The special includes some new material — some new songs in the same self-aware, existentially disjointed vein of Burnham’s usual work, though it is of note that some of these songs have a much closer relationship to Burnham’s earlier, dare I say sillier, work — particularly his Drake-esque satire “Five Years.” There’s a collection of self-reflexive faux-media segments. In one, he hosts a podcast with himself where he takes jabs at the “anti-cancel culture” bro comics working at the moment and a fake culture website, The Dump, mockingly sponsored by Teen Mastercard and the U.S. Department of Defense. He has an interview with the whole cast and crew of Inside, which is all Burnham in different screens, talking over himself to the point of nonsensicality.
Otherwise, The Inside Outtakes is a selection of footage from the mountain of behind-the-scenes footage from the original Inside. Alternate shot designs, alternate lyrics, and occasionally a collection of recorded takes from a song from the original Inside played simultaneously — an uncanny listening and watching experience as Burnham sings into the quiet space, with no track, all the takes almost the same, but not quite.

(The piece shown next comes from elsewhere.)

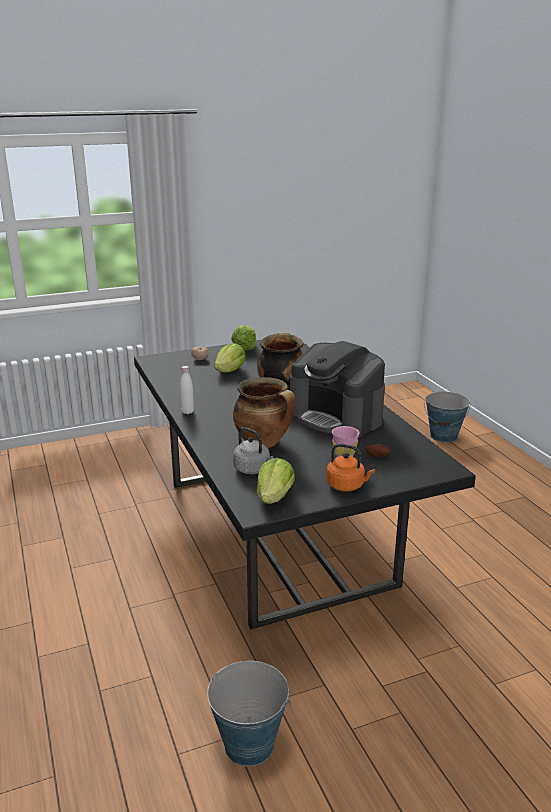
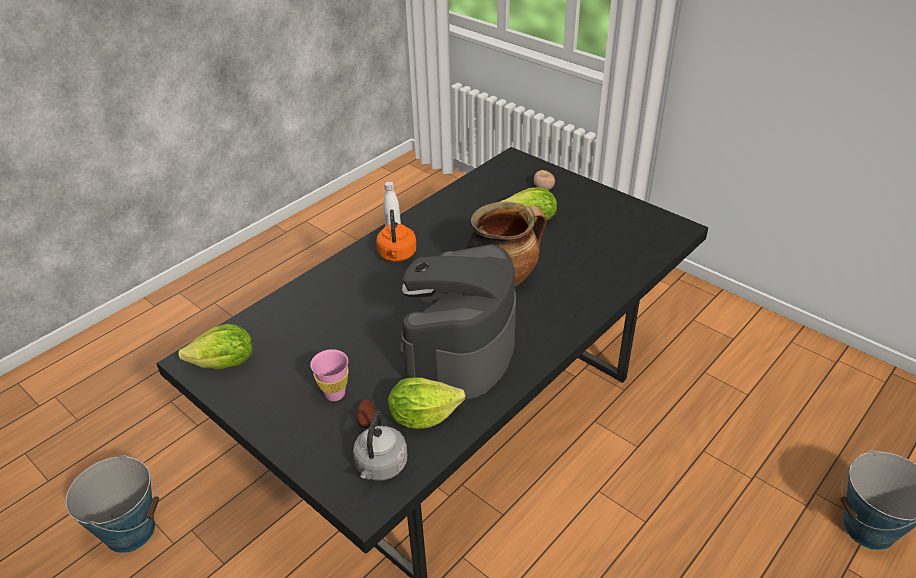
camera: 65 degrees right, 15 degrees up
(244, 349) = (611, 206): lettuce -> lettuce (423, 416)
(253, 469) = (281, 327): grey kettle -> grey kettle (381, 467)
(264, 443) = (349, 314): cooking pot -> none
(347, 486) = (274, 415): orange kettle -> orange kettle (397, 255)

The Inside Outtakes feel lonelier than the original Inside in a lot of ways. Inclusion of even more of the making-of process than the original makes you increasingly aware that Burnham is talking to no one, singing to no one, often sitting in silence. It’s almost sad at moments listening to the hollow clunk of his keyboard as notes playing through his headphones, unheard to us. We watch him desperately search for footage of a plane, faux laugh to himself in an attempt to get a genuine smile for photos in “White Woman’s Instagram,” occasionally yawn, mutter, or shout to himself.
When watching Inside, I find myself presuming that even the emotional moments are partially performed, even if they are recreations of actual experiences he recently had. In The Inside Outtakes, it sometimes feels like you’re really seeing him “as is.” After he successfully finishes shooting a portion of “Welcome to the Internet,” he pulls his phone out and begins scrolling for a moment. It’s only when he takes off his reflective sunglasses that I realize I’ve been squinting, trying to see what he was smiling at on his screen — it makes me feel gross, voyeuristic. He looks up, startles at the camera being on, and shuts it off. I feel even more uncomfortable realizing I wasn’t supposed to be watching any of that at all. I’m a longtime fan of Burnham, have been there since pretty close to his childhood bedroom performing days. It’s undoubtedly all a little invasive. But he’s just really good at what he does, it makes it hard to look away.